Ci dirigiamo alle chiese fortificate di Prejmer e Harman. Abbiamo letto che quella di Prejmer conserva una Cittadella, le cui mura difensive esterne sono le più spesse mai costruite intorno alle chiese Sassoni (fonte Lonely Planet) e che entrambe sono state dichiarate dall’Unesco Patrimonio dell’Umanità. Scegliamo di visitare prima Prejmer. Si rivela una sorpresa!. L’accesso alla Cittadella è un lungo passaggio acciottolato, dalla bassa volta. Si sbuca in un cortile al cui centro si trova una chiesa in stile gotico. La cosa che ci colpisce di più è che nelle mura circolari che la circondano trovano posto ben 270 piccole stanzette, disposte su quattro piani, che fungevano sia da rifugio sia per stiparvi le provviste necessarie per resistere agli assedi. In alcune stanzette al livello inferiore hanno allestito un piccolo muso e la “Old School”, completa di cattedra, lavagna, banchi...

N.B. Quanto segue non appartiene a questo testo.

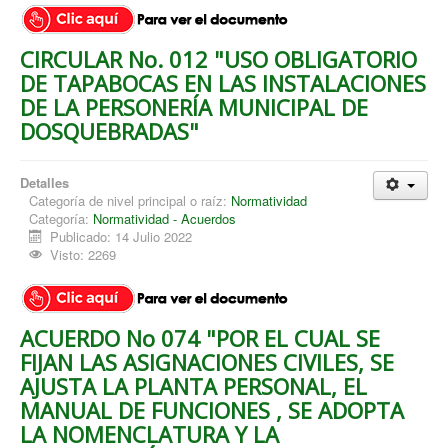
CIRCULAR No. 012 "USO OBLIGATORIO
DE TAPABOCAS EN LAS INSTALACIONES
DE LA PERSONERÍA MUNICIPAL DE
DOSQUEBRADAS"
Detalles
Categoría de nivel principal o raíz:
Normatividad
Categoría:
Normatividad - Acuerdos
Publicado: 14 Julio 2022
Visto: 2269
ACUERDO No 074 "POR EL CUAL SE
FIJAN LAS ASIGNACIONES CIVILES, SE
AJUSTA LA PLANTA PERSONAL, EL
MANUAL DE FUNCIONES , SE ADOPTA
LA NOMENCLATURA Y LA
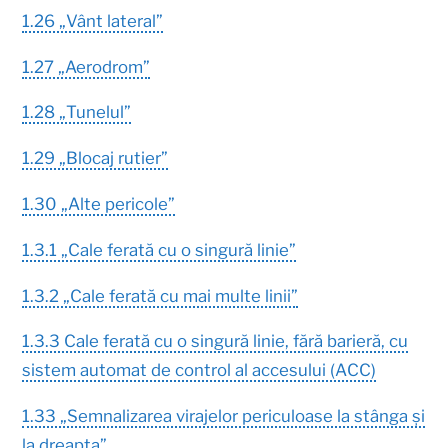
1.26 „Vânt lateral”
1.27 „Aerodrom”
1.28 „Tunelul”
1.29 „Blocaj rutier”
1.30 „Alte pericole”
1.3.1 „Cale ferată cu o singură linie”
1.3.2 „Cale ferată cu mai multe linii”
1.3.3 Cale ferată cu o singură linie, fără barieră, cu
sistem automat de control al accesului (AСС)
1.33 „Semnalizarea virajelor periculoase la stânga și
la dreapta”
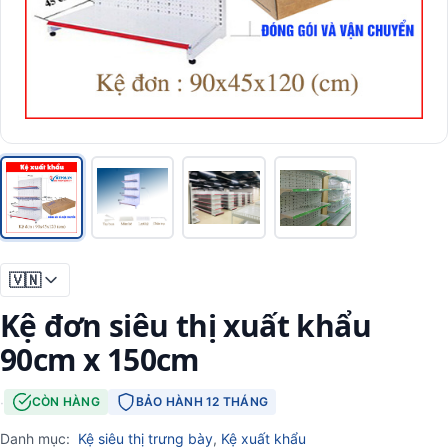
🇻🇳
Kệ đơn siêu thị xuất khẩu
90cm x 150cm
·
CÒN HÀNG
BẢO HÀNH 12 THÁNG
Danh mục:
Kệ siêu thị trưng bày
,
Kệ xuất khẩu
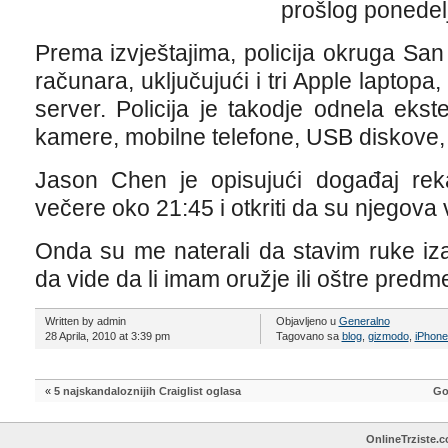
prošlog ponedel
Prema izvještajima, policija okruga San
računara, uključujući i tri Apple laptopa
server. Policija je takodje odnela ekst
kamere, mobilne telefone, USB diskove,
Jason Chen je opisujući događaj rek
večere oko 21:45 i otkriti da su njegova
Onda su me naterali da stavim ruke iza
da vide da li imam oružje ili oštre pred
Written by admin
Objavljeno u
Generalno
28 Aprila, 2010 at 3:39 pm
Tagovano sa
blog
,
gizmodo
,
iPhon
«
5 najskandaloznijih Craiglist oglasa
Go
OnlineTrziste.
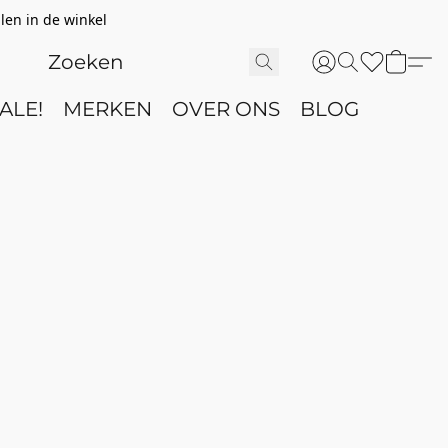
len in de winkel
ALE!
MERKEN
OVER ONS
BLOG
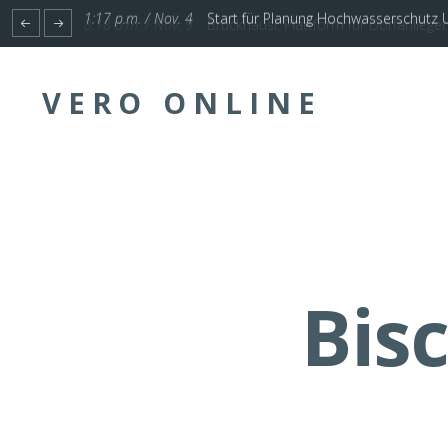
1:17 p.m. / Nov. 4
Start für Planung Hochwasserschutz U
VERO ONLINE
Bis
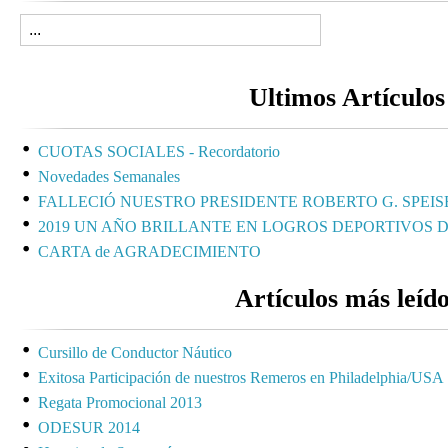
Ultimos Artículos
CUOTAS SOCIALES - Recordatorio
Novedades Semanales
FALLECIÓ NUESTRO PRESIDENTE ROBERTO G. SPEIS
2019 UN AÑO BRILLANTE EN LOGROS DEPORTIVOS 
CARTA de AGRADECIMIENTO
Artículos más leíd
Cursillo de Conductor Náutico
Exitosa Participación de nuestros Remeros en Philadelphia/USA
Regata Promocional 2013
ODESUR 2014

Quando lasciamo il complesso sono le 13 e iniziamo a sentire i morsi della fame. Giriamo avanti e indietro lungo la strada principale, senza scorgere alcun locale, così decidiamo di provare ad Harman, che dista pochi chilometri.

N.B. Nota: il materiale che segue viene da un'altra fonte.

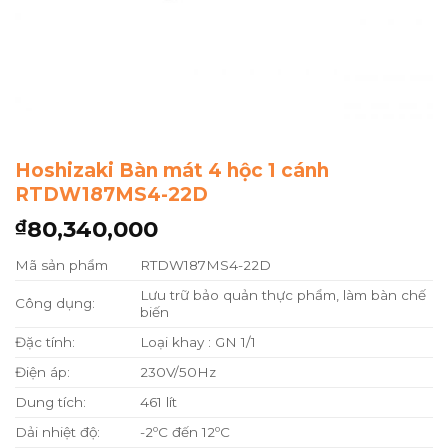
Hoshizaki Bàn mát 4 hộc 1 cánh
RTDW187MS4-22D
80,340,000
₫
Mã sản phẩm
RTDW187MS4-22D
Lưu trữ bảo quản thực phẩm, làm bàn chế
Công dụng:
biến
Đặc tính:
Loại khay : GN 1/1
Điện áp:
230V/50Hz
Dung tích:
461 lít
Dải nhiệt độ:
-2ºC đến 12ºC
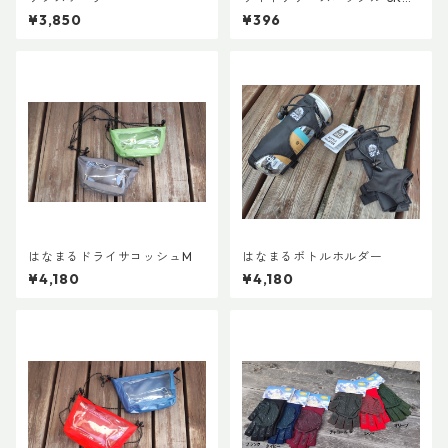
MD 両引き 20mm (２個)
¥3,850
¥396
はなまるドライサコッシュM
はなまるボトルホルダー
¥4,180
¥4,180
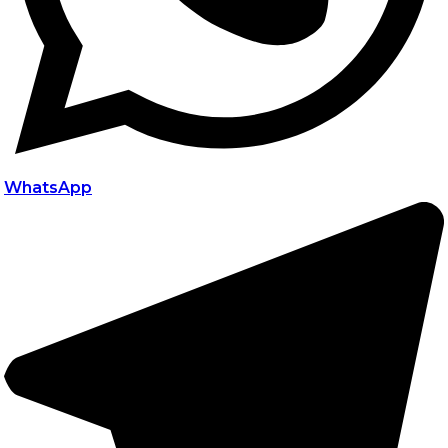
WhatsApp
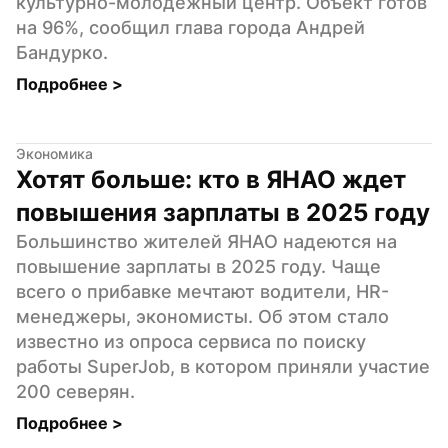
культурно-молодежный центр. Объект готов 
на 96%, сообщил глава города Андрей 
Бандурко.
Подробнее 
>
Экономика
Хотят больше: кто в ЯНАО ждет 
повышения зарплаты в 2025 году
Большинство жителей ЯНАО надеются на 
повышение зарплаты в 2025 году. Чаще 
всего о прибавке мечтают водители, HR-
менеджеры, экономисты. Об этом стало 
известно из опроса сервиса по поиску 
работы SuperJob, в котором приняли участие 
200 северян.
Подробнее 
>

Arrivati in paese troviamo subito la Cittadella dalle candide mura, dalle quali svetta la bianca torre campanaria della chiesa. Ci fermiamo a fotografarla. Poi ci guardiamo intorno alla ricerca di un posto dove pranzare, ma non ne troviamo, pur avendo percorso su e giù diverse strade. Stupiti lasciamo il paese. In quello successivo, Sanpetru, scoviamo casualmente l’insegna “Hotel Bielman”. Knut inchioda, io scendo dalla moto ed entro nel locale. Chiedo se è possibile pranzare e, avuto un cenno d’assenso da una cameriera, esco ad avvertire Knut. Meno male perché cominciavamo a disperare. Il posto è piacevolissimo. Ci fanno strada nel giardino, punteggiato da parecchi gazebo nei quali diverse persone, in costume da bagno, stanno pranzando. Ci accomodiamo ad un tavolo sotto un portico, osservando la gente che mangia o prende il sole e i bambini che sguazzano in una piscina. Come antipasto mangio delle deliziose zucchine impanate e fritte, per niente unte, accompagnate da una salsa tipo tzaziki. Me le ricordo ancora! Ordiniamo anche due secondi e il dolce. Tiriamo in lungo il pranzo, oziando al fresco. Poi ritorniamo a Brasov lungo strade secondarie. Arrivati e parcheggiata la moto nel garage di ieri torniamo all’appartamento. Fa piuttosto caldo, quindi rimaniamo a casa a sistemare le foto, importandole sul computer, e a leggere. Verso le 18,00 ci riaffacciamo sulla via pedonale e andiamo a zonzo senza meta. Un aperitivo in un baretto carino in una via secondaria, poi per cena la scelta cade su un locale coi tavoli all’aperto, il “Ristorante Ungherese”. Dopo cena torniamo verso casa, sono stanca e ho freddo. Mi sono scordata che dopo il tramonto la temperatura cala rapidamente. Ci fermiamo allo stesso bar della sera precedente, dove so che posso drappeggiarmi una coperta sulle spalle. Mentre sorseggio un Irish coffee osservo ancora una volta la gigantesca scritta Brasov, che campeggia, brillante di luci, in cima al monte Tampa. Avessimo avuto più tempo mi sarebbe piaciuto salirci con la funivia. Mi consolo pensando che potremo sempre tornare. La Romania non è in capo al mondo!